**Record extracts:**
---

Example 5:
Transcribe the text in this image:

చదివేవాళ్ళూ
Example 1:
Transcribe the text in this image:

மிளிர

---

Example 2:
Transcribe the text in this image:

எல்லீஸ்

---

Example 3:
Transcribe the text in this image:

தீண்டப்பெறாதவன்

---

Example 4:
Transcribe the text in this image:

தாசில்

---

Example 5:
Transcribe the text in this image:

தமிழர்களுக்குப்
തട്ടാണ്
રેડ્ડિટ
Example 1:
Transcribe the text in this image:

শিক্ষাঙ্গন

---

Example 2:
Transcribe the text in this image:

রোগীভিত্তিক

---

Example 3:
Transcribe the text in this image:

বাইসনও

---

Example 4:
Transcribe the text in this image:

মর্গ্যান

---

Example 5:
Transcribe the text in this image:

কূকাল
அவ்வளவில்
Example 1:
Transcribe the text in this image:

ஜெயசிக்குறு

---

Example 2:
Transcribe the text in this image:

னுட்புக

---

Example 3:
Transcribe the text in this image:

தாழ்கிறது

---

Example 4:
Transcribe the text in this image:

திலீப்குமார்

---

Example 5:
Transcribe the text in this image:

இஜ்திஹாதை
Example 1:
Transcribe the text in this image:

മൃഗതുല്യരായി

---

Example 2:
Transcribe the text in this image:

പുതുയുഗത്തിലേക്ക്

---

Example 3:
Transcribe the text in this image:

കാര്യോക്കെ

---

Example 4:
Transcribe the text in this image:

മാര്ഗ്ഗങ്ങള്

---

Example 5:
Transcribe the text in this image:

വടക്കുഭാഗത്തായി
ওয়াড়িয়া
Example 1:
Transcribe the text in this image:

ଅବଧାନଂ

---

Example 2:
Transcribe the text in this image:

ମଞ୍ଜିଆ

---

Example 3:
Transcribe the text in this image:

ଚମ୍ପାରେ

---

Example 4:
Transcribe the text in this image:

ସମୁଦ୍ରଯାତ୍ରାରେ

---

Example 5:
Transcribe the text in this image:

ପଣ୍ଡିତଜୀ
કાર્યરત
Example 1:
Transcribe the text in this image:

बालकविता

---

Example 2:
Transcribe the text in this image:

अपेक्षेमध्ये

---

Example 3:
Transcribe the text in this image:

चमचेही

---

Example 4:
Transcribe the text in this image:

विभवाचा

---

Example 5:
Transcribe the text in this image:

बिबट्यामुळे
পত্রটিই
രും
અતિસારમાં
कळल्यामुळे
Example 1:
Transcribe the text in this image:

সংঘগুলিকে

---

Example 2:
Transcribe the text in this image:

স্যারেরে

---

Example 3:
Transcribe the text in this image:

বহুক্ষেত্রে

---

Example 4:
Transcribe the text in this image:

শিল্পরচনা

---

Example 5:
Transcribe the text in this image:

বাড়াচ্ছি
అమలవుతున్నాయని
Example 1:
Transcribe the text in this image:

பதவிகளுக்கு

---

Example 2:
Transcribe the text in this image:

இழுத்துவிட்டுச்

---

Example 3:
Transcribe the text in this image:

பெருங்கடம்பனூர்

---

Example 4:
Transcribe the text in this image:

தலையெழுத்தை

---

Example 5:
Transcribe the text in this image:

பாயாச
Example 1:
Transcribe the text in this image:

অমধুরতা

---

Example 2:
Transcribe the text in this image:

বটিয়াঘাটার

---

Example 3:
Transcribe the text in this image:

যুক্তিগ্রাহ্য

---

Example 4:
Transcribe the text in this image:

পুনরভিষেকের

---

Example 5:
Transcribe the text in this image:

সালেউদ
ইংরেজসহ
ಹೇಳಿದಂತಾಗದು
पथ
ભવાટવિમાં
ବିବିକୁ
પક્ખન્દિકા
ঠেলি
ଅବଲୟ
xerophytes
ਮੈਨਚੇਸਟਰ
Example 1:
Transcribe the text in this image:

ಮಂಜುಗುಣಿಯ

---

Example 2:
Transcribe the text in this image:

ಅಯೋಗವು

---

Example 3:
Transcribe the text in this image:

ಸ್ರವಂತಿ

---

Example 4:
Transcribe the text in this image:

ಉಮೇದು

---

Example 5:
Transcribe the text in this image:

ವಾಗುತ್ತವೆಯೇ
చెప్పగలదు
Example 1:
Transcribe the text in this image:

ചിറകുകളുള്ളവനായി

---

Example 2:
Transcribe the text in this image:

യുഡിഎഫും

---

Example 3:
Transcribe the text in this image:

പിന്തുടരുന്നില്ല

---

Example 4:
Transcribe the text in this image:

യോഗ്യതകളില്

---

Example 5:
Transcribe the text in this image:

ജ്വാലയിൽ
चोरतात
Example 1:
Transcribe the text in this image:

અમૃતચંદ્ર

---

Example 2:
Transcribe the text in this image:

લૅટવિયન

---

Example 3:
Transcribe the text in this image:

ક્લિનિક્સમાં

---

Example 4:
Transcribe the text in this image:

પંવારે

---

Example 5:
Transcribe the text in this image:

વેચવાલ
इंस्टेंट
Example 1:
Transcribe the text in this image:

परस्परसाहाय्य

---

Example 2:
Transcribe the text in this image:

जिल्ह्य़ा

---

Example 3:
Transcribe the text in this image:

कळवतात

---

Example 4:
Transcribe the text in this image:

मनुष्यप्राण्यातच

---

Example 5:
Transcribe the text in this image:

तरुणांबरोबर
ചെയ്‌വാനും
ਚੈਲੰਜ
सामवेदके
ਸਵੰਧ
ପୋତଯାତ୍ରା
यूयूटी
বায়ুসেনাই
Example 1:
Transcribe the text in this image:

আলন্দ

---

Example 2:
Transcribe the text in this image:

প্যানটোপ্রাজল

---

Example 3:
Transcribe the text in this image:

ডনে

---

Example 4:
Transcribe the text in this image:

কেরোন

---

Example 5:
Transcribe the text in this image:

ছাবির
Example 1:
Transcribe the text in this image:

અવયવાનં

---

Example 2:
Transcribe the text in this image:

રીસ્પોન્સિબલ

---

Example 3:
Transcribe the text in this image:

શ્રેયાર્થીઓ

**Exercise requirements:**
Write out the listing above, keeping every word exactly.

**Solution for this exercise:**
---

Example 5:
Transcribe the text in this image:

చదివేవాళ్ళూ
Example 1:
Transcribe the text in this image:

மிளிர

---

Example 2:
Transcribe the text in this image:

எல்லீஸ்

---

Example 3:
Transcribe the text in this image:

தீண்டப்பெறாதவன்

---

Example 4:
Transcribe the text in this image:

தாசில்

---

Example 5:
Transcribe the text in this image:

தமிழர்களுக்குப்
തട്ടാണ്
રેડ્ડિટ
Example 1:
Transcribe the text in this image:

শিক্ষাঙ্গন

---

Example 2:
Transcribe the text in this image:

রোগীভিত্তিক

---

Example 3:
Transcribe the text in this image:

বাইসনও

---

Example 4:
Transcribe the text in this image:

মর্গ্যান

---

Example 5:
Transcribe the text in this image:

কূকাল
அவ்வளவில்
Example 1:
Transcribe the text in this image:

ஜெயசிக்குறு

---

Example 2:
Transcribe the text in this image:

னுட்புக

---

Example 3:
Transcribe the text in this image:

தாழ்கிறது

---

Example 4:
Transcribe the text in this image:

திலீப்குமார்

---

Example 5:
Transcribe the text in this image:

இஜ்திஹாதை
Example 1:
Transcribe the text in this image:

മൃഗതുല്യരായി

---

Example 2:
Transcribe the text in this image:

പുതുയുഗത്തിലേക്ക്

---

Example 3:
Transcribe the text in this image:

കാര്യോക്കെ

---

Example 4:
Transcribe the text in this image:

മാര്ഗ്ഗങ്ങള്

---

Example 5:
Transcribe the text in this image:

വടക്കുഭാഗത്തായി
ওয়াড়িয়া
Example 1:
Transcribe the text in this image:

ଅବଧାନଂ

---

Example 2:
Transcribe the text in this image:

ମଞ୍ଜିଆ

---

Example 3:
Transcribe the text in this image:

ଚମ୍ପାରେ

---

Example 4:
Transcribe the text in this image:

ସମୁଦ୍ରଯାତ୍ରାରେ

---

Example 5:
Transcribe the text in this image:

ପଣ୍ଡିତଜୀ
કાર્યરત
Example 1:
Transcribe the text in this image:

बालकविता

---

Example 2:
Transcribe the text in this image:

अपेक्षेमध्ये

---

Example 3:
Transcribe the text in this image:

चमचेही

---

Example 4:
Transcribe the text in this image:

विभवाचा

---

Example 5:
Transcribe the text in this image:

बिबट्यामुळे
পত্রটিই
രും
અતિસારમાં
कळल्यामुळे
Example 1:
Transcribe the text in this image:

সংঘগুলিকে

---

Example 2:
Transcribe the text in this image:

স্যারেরে

---

Example 3:
Transcribe the text in this image:

বহুক্ষেত্রে

---

Example 4:
Transcribe the text in this image:

শিল্পরচনা

---

Example 5:
Transcribe the text in this image:

বাড়াচ্ছি
అమలవుతున్నాయని
Example 1:
Transcribe the text in this image:

பதவிகளுக்கு

---

Example 2:
Transcribe the text in this image:

இழுத்துவிட்டுச்

---

Example 3:
Transcribe the text in this image:

பெருங்கடம்பனூர்

---

Example 4:
Transcribe the text in this image:

தலையெழுத்தை

---

Example 5:
Transcribe the text in this image:

பாயாச
Example 1:
Transcribe the text in this image:

অমধুরতা

---

Example 2:
Transcribe the text in this image:

বটিয়াঘাটার

---

Example 3:
Transcribe the text in this image:

যুক্তিগ্রাহ্য

---

Example 4:
Transcribe the text in this image:

পুনরভিষেকের

---

Example 5:
Transcribe the text in this image:

সালেউদ
ইংরেজসহ
ಹೇಳಿದಂತಾಗದು
पथ
ભવાટવિમાં
ବିବିକୁ
પક્ખન્દિકા
ঠেলি
ଅବଲୟ
xerophytes
ਮੈਨਚੇਸਟਰ
Example 1:
Transcribe the text in this image:

ಮಂಜುಗುಣಿಯ

---

Example 2:
Transcribe the text in this image:

ಅಯೋಗವು

---

Example 3:
Transcribe the text in this image:

ಸ್ರವಂತಿ

---

Example 4:
Transcribe the text in this image:

ಉಮೇದು

---

Example 5:
Transcribe the text in this image:

ವಾಗುತ್ತವೆಯೇ
చెప్పగలదు
Example 1:
Transcribe the text in this image:

ചിറകുകളുള്ളവനായി

---

Example 2:
Transcribe the text in this image:

യുഡിഎഫും

---

Example 3:
Transcribe the text in this image:

പിന്തുടരുന്നില്ല

---

Example 4:
Transcribe the text in this image:

യോഗ്യതകളില്

---

Example 5:
Transcribe the text in this image:

ജ്വാലയിൽ
चोरतात
Example 1:
Transcribe the text in this image:

અમૃતચંદ્ર

---

Example 2:
Transcribe the text in this image:

લૅટવિયન

---

Example 3:
Transcribe the text in this image:

ક્લિનિક્સમાં

---

Example 4:
Transcribe the text in this image:

પંવારે

---

Example 5:
Transcribe the text in this image:

વેચવાલ
इंस्टेंट
Example 1:
Transcribe the text in this image:

परस्परसाहाय्य

---

Example 2:
Transcribe the text in this image:

जिल्ह्य़ा

---

Example 3:
Transcribe the text in this image:

कळवतात

---

Example 4:
Transcribe the text in this image:

मनुष्यप्राण्यातच

---

Example 5:
Transcribe the text in this image:

तरुणांबरोबर
ചെയ്‌വാനും
ਚੈਲੰਜ
सामवेदके
ਸਵੰਧ
ପୋତଯାତ୍ରା
यूयूटी
বায়ুসেনাই
Example 1:
Transcribe the text in this image:

আলন্দ

---

Example 2:
Transcribe the text in this image:

প্যানটোপ্রাজল

---

Example 3:
Transcribe the text in this image:

ডনে

---

Example 4:
Transcribe the text in this image:

কেরোন

---

Example 5:
Transcribe the text in this image:

ছাবির
Example 1:
Transcribe the text in this image:

અવયવાનં

---

Example 2:
Transcribe the text in this image:

રીસ્પોન્સિબલ

---

Example 3:
Transcribe the text in this image:

શ્રેયાર્થીઓ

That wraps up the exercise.